Nevertheless, the prices of certain shares in these dominant sectors have been artificially boosted as a result of a shortage of supply in many cases being chased by index trackers, which must hold the stock's index weighting.

In response to this development, leading index provider FTSE International is, from June 2001, to restrict the weighting of existing constituent companies within its indices whose free float of equity available to the market is less than 75 per cent of outstanding shares, so as to make its indices more representative of the market.

The changes will also see the exclusion of several South African companies from the FTSE 100 as FTSE International tightens up its rules regarding nationality.

Inevitably, the share prices of those companies affected under each of these proposals dropped sharply, given the need for both index trackers and pseudo-trackers to readjust the composition of their portfolios once these changes are implemented.

In theory, this should reduce market concentration although last September's European Commission proposal to allow index-tracking funds to invest up to 35 per cent of their portfolios in a single stock from the current maximum of 10 per cent looks certain to muddy the waters of the concentration debate.

The FTSE International move, in conjunction with the recent changes made by its peers, Stoxx and MSCI to the composition of their European indices, has also served to illustrate the increased power index providers now have over market valuations by influencing the way in which many institutional investors construct their portfolios.

More than ever, this emphasises the importance attached to choosing which index to track. Although indices containing large liquid stocks have generally out-performed those containing minnows in recent years, owing to the premium commanded for liquidity, 1999 was quite the exception.

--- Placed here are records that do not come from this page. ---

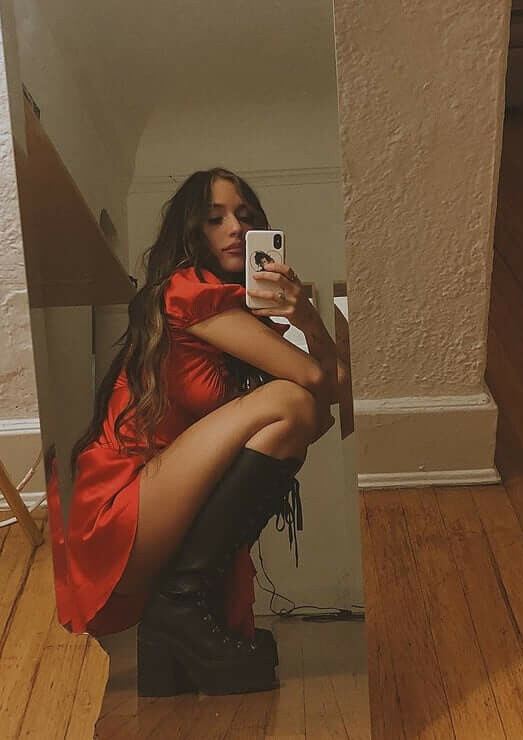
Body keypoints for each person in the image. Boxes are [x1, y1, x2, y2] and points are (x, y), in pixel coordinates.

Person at [44, 167, 350, 696]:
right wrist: (307, 323)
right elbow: (313, 379)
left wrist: (309, 320)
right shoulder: (188, 291)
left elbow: (334, 394)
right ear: (191, 231)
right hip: (122, 507)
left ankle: (176, 623)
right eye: (215, 218)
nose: (235, 227)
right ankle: (179, 603)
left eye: (245, 217)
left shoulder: (240, 315)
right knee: (291, 402)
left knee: (302, 414)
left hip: (165, 504)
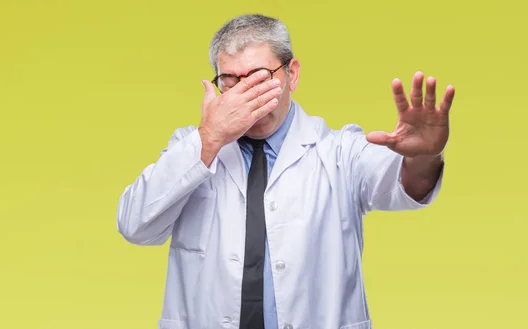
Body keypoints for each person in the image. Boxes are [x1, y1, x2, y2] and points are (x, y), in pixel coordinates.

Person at [116, 13, 454, 329]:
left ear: (291, 74)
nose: (247, 94)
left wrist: (425, 155)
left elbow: (406, 184)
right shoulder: (193, 149)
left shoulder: (338, 152)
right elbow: (135, 225)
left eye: (261, 78)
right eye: (231, 82)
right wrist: (209, 138)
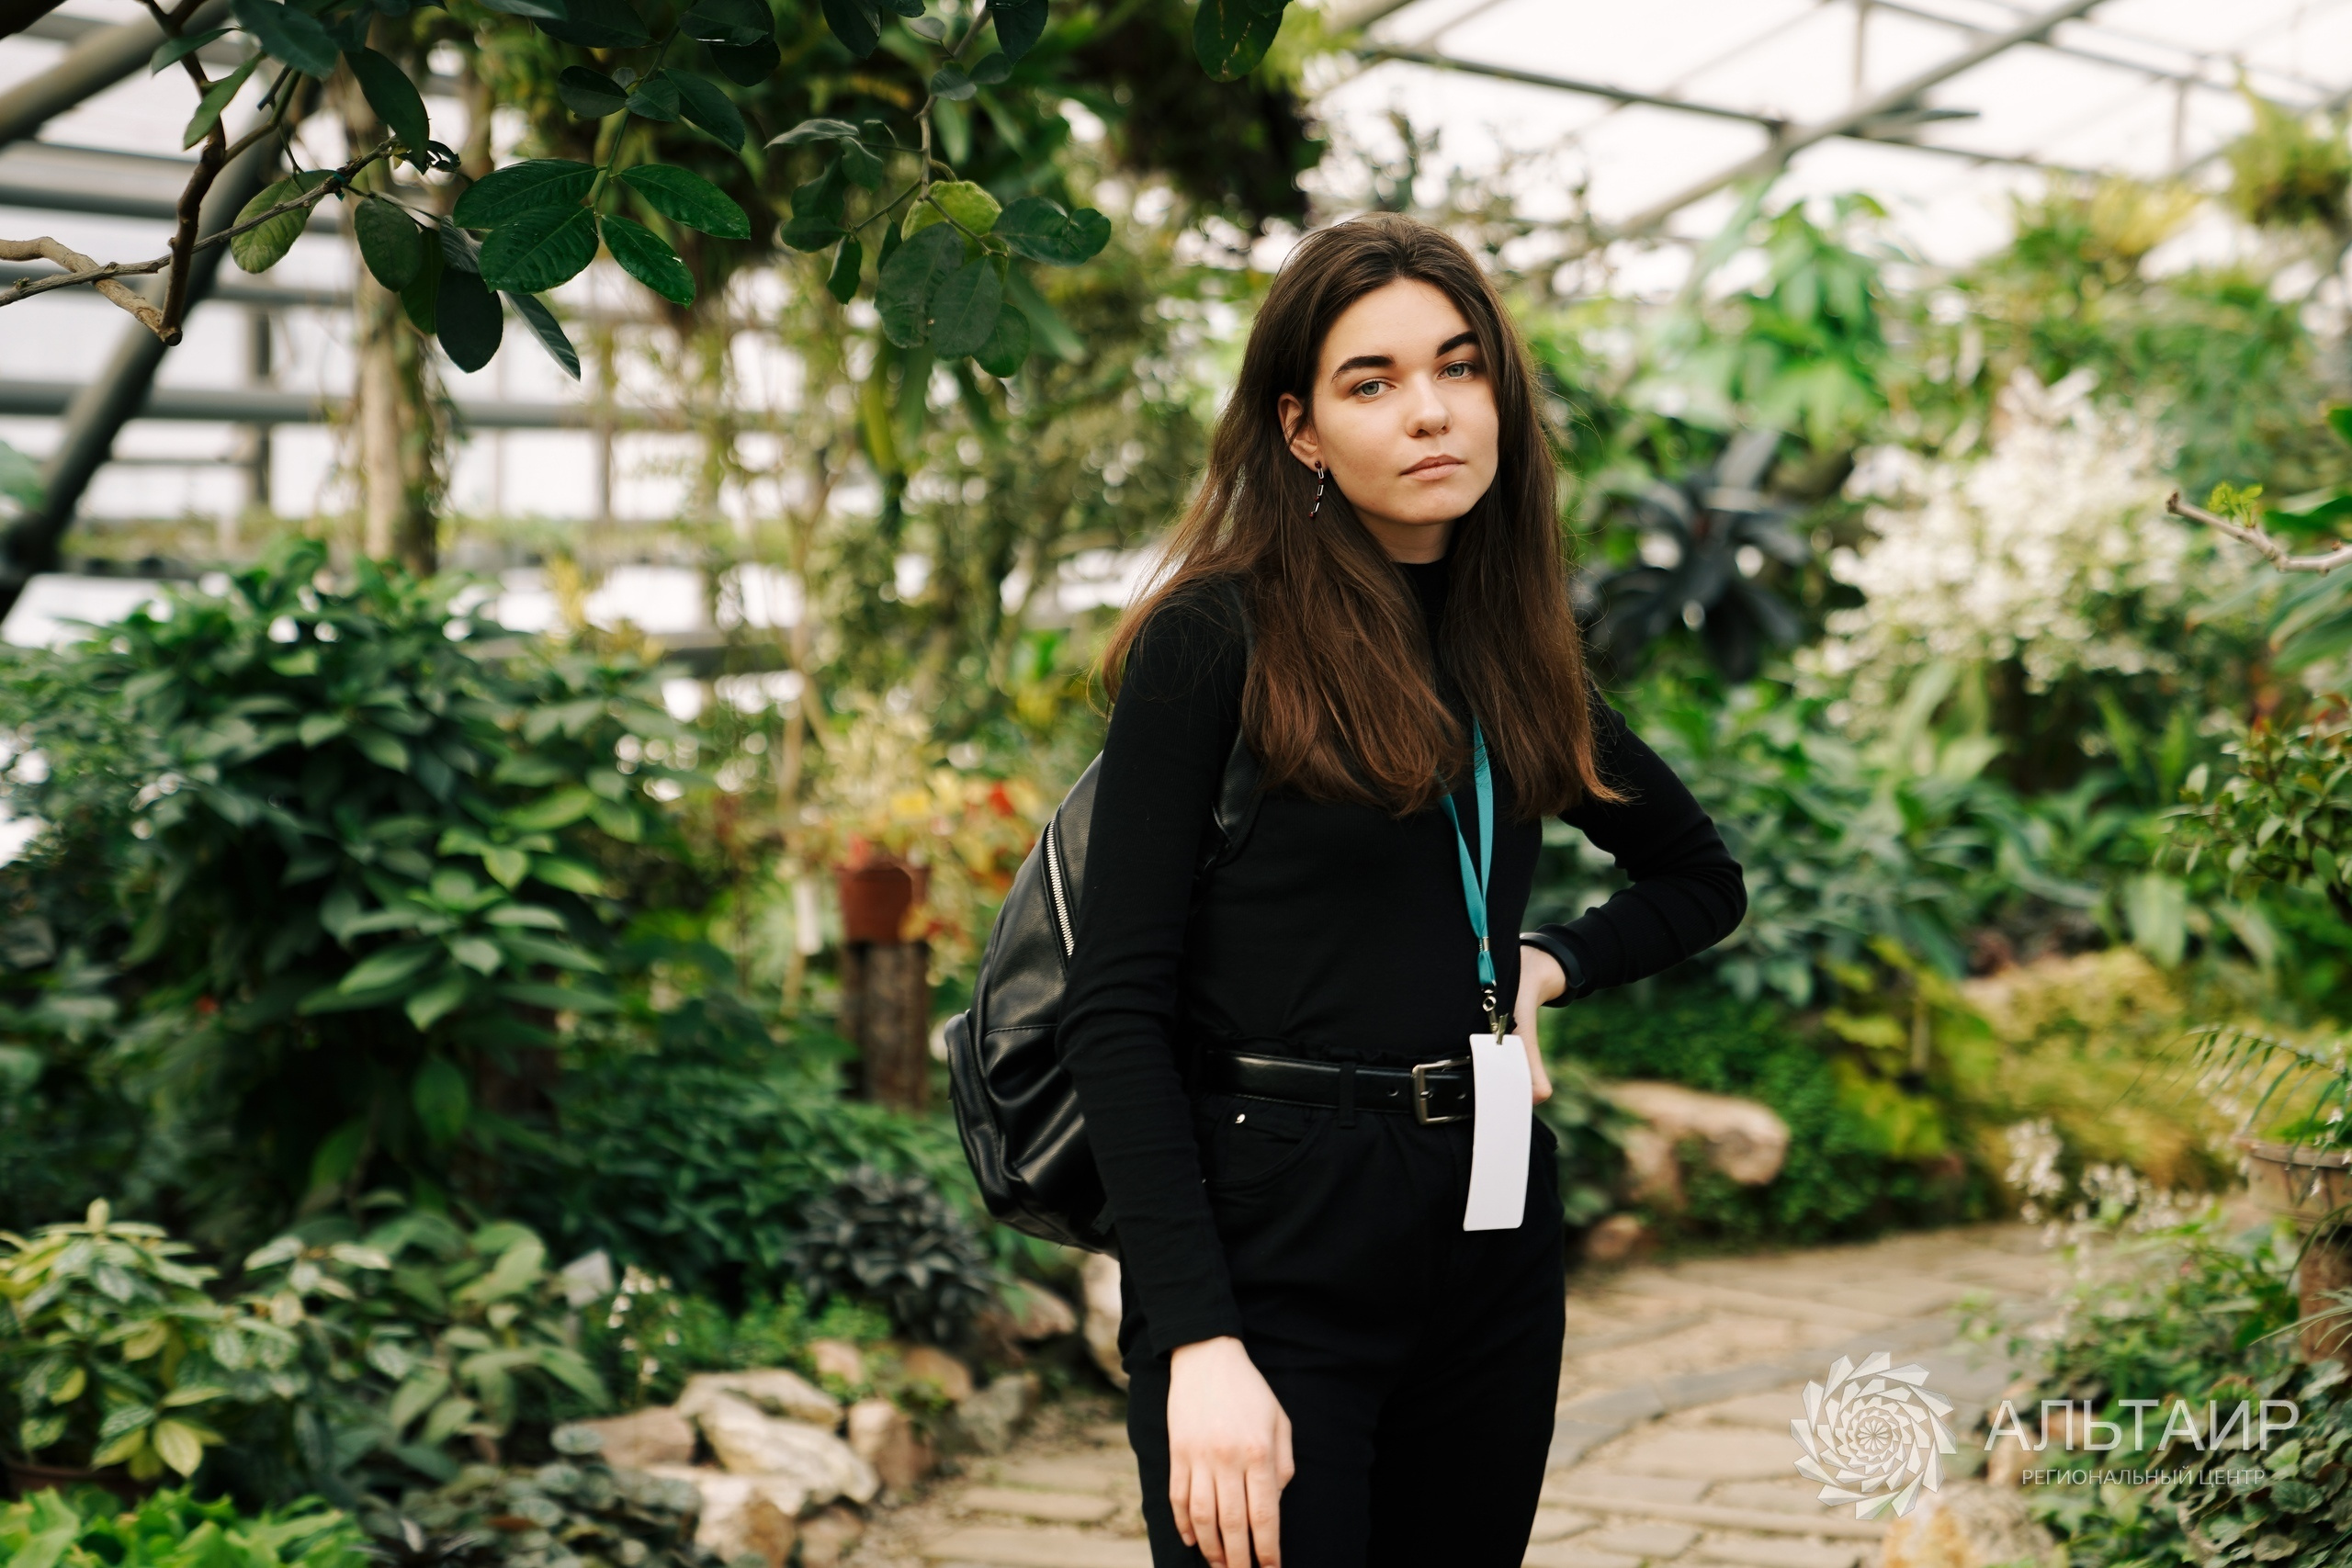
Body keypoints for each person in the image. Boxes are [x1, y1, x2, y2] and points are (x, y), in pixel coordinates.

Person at [1056, 212, 1748, 1568]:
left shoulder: (1516, 649)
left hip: (1487, 1232)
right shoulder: (1215, 640)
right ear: (1303, 429)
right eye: (1372, 382)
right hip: (1273, 1236)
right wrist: (1198, 1339)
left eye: (1460, 366)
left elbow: (1696, 876)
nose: (1429, 412)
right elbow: (1114, 1012)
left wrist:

With the scramble for internet stocks last year providing the fuel for momentum investing, technology-rich indices provided investors with quite extraordinary returns. The Nasdaq returned an all-time US stockmarket record of 86 per cent while the S&P produced a respectable, though less awe-inspiring, 21 per cent. A not dissimilar dichotomy of returns was also evident in the UK.

This is all very well while the market continues its upward march but what is likely to happen to fully invested tracker funds as and when equity markets correct?

It is fashionable to claim that trackers should under-perform in falling markets because of their inability to move into cash and to hedge against market risk but bear markets are notoriously difficult to predict and no active fund manager wants to count the opportunity cost of investing defensively.

One only has to look at the 66 per cent of UK growth funds that failed to outperform the All Share index during the period September to December 1987 to realise this. But the ultimate test of their resilience has yet to appear.

While on the subject of performance, the lower costs and turnover of tracker funds allied to the efficiency of market pricing make them hard to beat over the longer term.

But, as was demonstrated in the second quarter last year in the US when, unloved and under-rated, US cyclical stocks took over the running from growth stocks, active management in general can and does occasionally outperform.

Perhaps more important though, specialist active management, when properly resourced and supported by original research and a disciplined investment process can produce modest gains over and above the appropriate benchmark. The performance of Fidelity's Magellan fund over the past 35 years amply demonstrates this.

At a time when equity markets are pricing in Nirvana and likely to tread water at best in the medium term, sharp-suited diligent stockpickers and value managers must surely prosper over auto-piloted computer modelling. As always, only time will tell if past performance proves to be a guide to the future.